McNamara revealed his misgivings three decades after the American defeat that some called "McNamara's war."
"We of the Kennedy and Johnson administrations acted according to what we thought were the principles and traditions of our country. But we were wrong. We were terribly wrong," McNamara said in 1995, the year his best-selling memoir, "In Retrospect: The Tragedy and Lessons of Vietnam," appeared.
McNamara predicted that American intervention would enable the South Vietnamese to stand by themselves "by the end of 1965." The war ground on until 1975, with more than 58,000 U.S. deaths.
Anti-war critics ridiculed him as an out-of-touch technocrat and made much of the fact that his middle name was "Strange." Simon and Garfunkel worked his name into a ditty about an overbearing government: "A Simple Desultory Philippic (Or How I Was Robert McNamara'd Into Submission)."

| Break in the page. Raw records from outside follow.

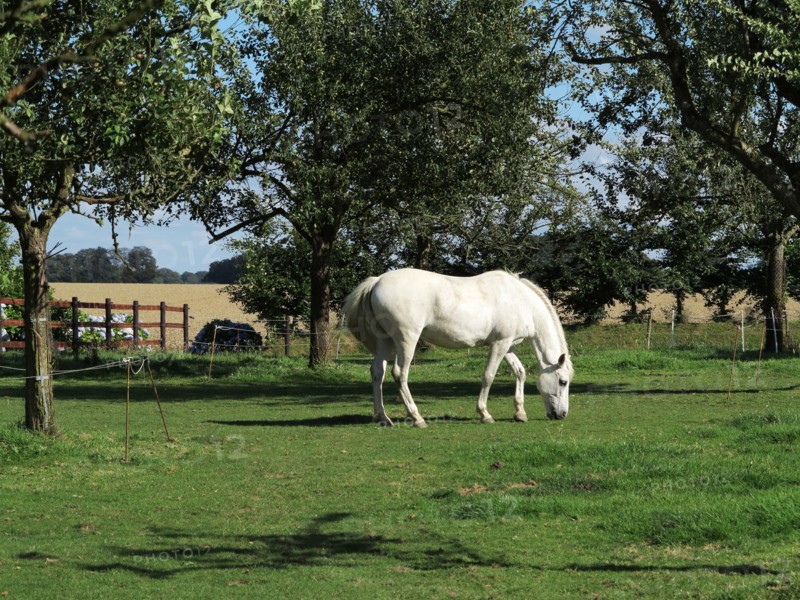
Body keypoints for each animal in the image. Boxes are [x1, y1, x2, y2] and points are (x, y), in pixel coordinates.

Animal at [342, 268, 573, 428]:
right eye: (563, 381)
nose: (562, 415)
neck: (520, 301)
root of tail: (377, 281)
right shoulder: (499, 344)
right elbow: (488, 376)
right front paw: (484, 414)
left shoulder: (507, 346)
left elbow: (520, 372)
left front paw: (520, 413)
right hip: (406, 340)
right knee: (399, 374)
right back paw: (417, 418)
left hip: (385, 342)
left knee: (377, 372)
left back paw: (383, 417)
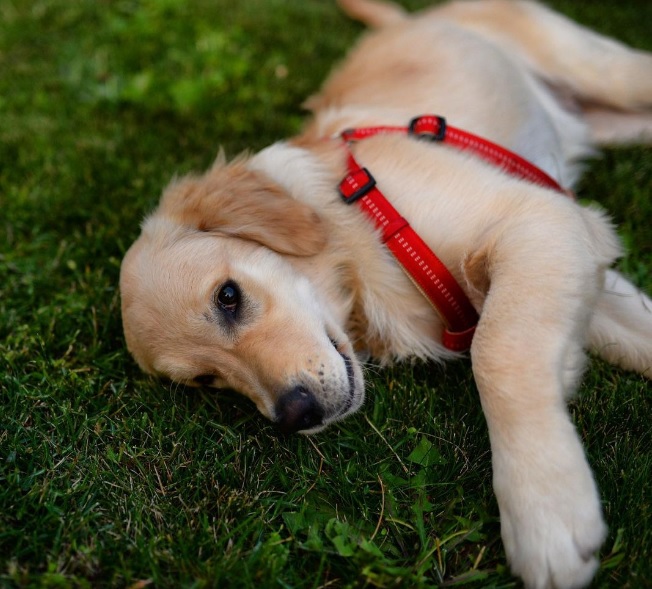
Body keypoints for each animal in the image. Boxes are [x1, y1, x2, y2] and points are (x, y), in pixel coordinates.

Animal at [118, 2, 652, 584]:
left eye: (228, 297)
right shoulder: (576, 260)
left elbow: (498, 350)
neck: (352, 237)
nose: (297, 414)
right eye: (207, 381)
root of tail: (411, 20)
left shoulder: (539, 218)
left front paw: (547, 514)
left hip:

A student of statistical analysis, McNamara was recruited to run the Pentagon by President John Kennedy in 1961 from the presidency of the Ford Motor Co. McNamara was a key figure in both the disastrous Bay of Pigs invasion of April 1961 and the Cuban missile crisis 18 months later. Historians have pointed to McNamara's role in steering internal debate away from a U.S. airstrike during the crisis.
He stayed in the defense post for seven years. He left on the verge of a nervous breakdown and became president of the World Bank.